In memory of my grandmother

I am pretty sure your granny didn’t weigh her ingredients, I know mine didn’t, it was a flick of a wrist here, a pinch of this, a sprinkling of that all resulting in comfort food at it’s very best, served by a voluminous little old lady with the scent of the kitchen forever about her person. Generous, loving, giving.

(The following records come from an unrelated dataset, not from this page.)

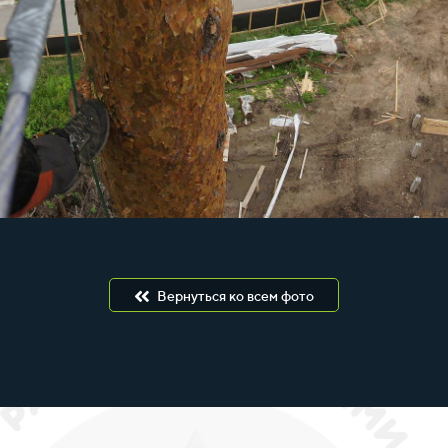
Вернуться ко всем фото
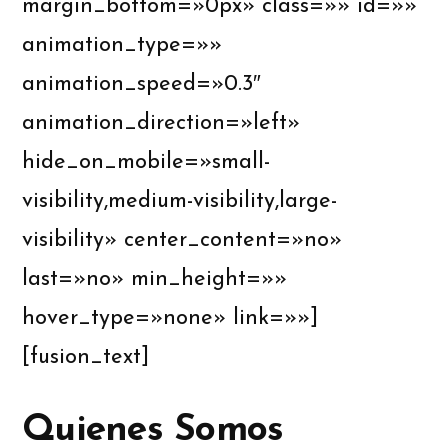
margin_bottom=»0px» class=»» id=»»
animation_type=»»
animation_speed=»0.3″
animation_direction=»left»
hide_on_mobile=»small-
visibility,medium-visibility,large-
visibility» center_content=»no»
last=»no» min_height=»»
hover_type=»none» link=»»]
[fusion_text]
Quienes Somos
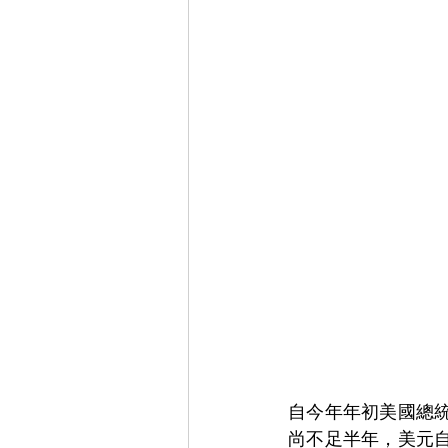
自今年年初美國總
尚不足半年，美元自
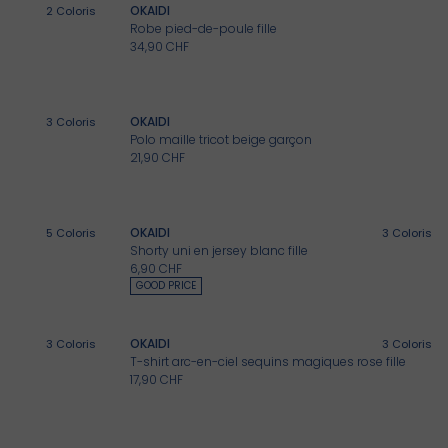
OKAIDI
2
Coloris
Robe pied-de-poule fille
34,90 CHF
OKAIDI
3
Coloris
Polo maille tricot beige garçon
21,90 CHF
OKAIDI
5
Coloris
3
Coloris
Shorty uni en jersey blanc fille
6,90 CHF
GOOD PRICE
OKAIDI
3
Coloris
3
Coloris
T-shirt arc-en-ciel sequins magiques rose fille
17,90 CHF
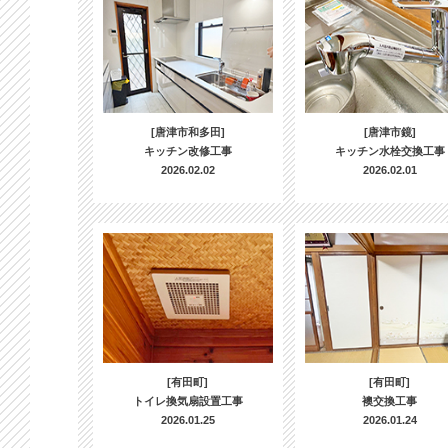
[唐津市和多田]
[唐津市鏡]
キッチン改修工事
キッチン水栓交換工事
2026.02.02
2026.02.01
[有田町]
[有田町]
トイレ換気扇設置工事
襖交換工事
2026.01.25
2026.01.24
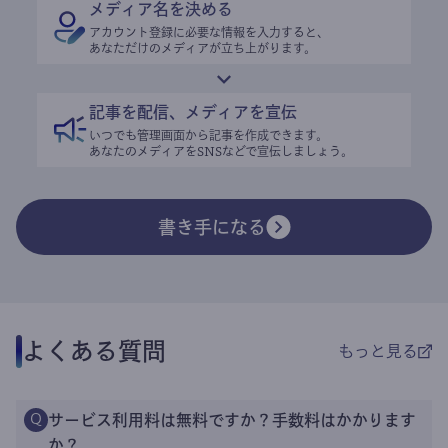
メディア名を決める
アカウント登録に必要な情報を入力すると、
あなただけのメディアが立ち上がります。
記事を配信、メディアを宣伝
いつでも管理画面から記事を作成できます。
あなたのメディアをSNSなどで宣伝しましょう。
書き手になる
よくある質問
もっと見る
サービス利用料は無料ですか？手数料はかかります
Q
か？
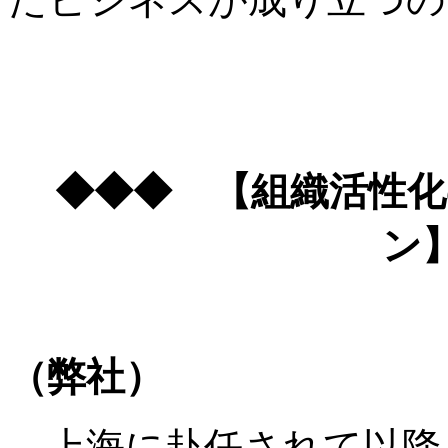
◆◆◆ 【組織活性
ン
（弊社）
上海に赴任されて以降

At night I remember granny sitting at the foot of my bed to sing me to sleep, I remember the dark room,  and the orange halo around the street-lamp in the small park outside the window, the streaks of light casting shadows on the bed-covers, I remember her as she sat there on a chair in her old house-dress, a bulky comforting presence in the dark and how she would raise her fragile voice and sing me to sleep often a rendition of a 18-19th century Swiss folk song:  “Han an nem Ort es Blüemli gseh” – In a place I saw a flower – the song a lament about a flower, that is coveted with all the singer’s heart, but which belongs to another.  The song ends –  when once I am dead and gone and the flower too is withered, I beg you please to lay the flower  upon my grave, and the chorus is “oh my flower, I want, I want so much to be with you” . A lot of my granny’s songs took place in the graveyard, maybe reflecting 19th century sensibilities? She was born in 1888…. Her singing moved me then, the earnestness, and the devotion with which she sang, her voice high and wavering, the memory still moves me now so many many years after her passing away.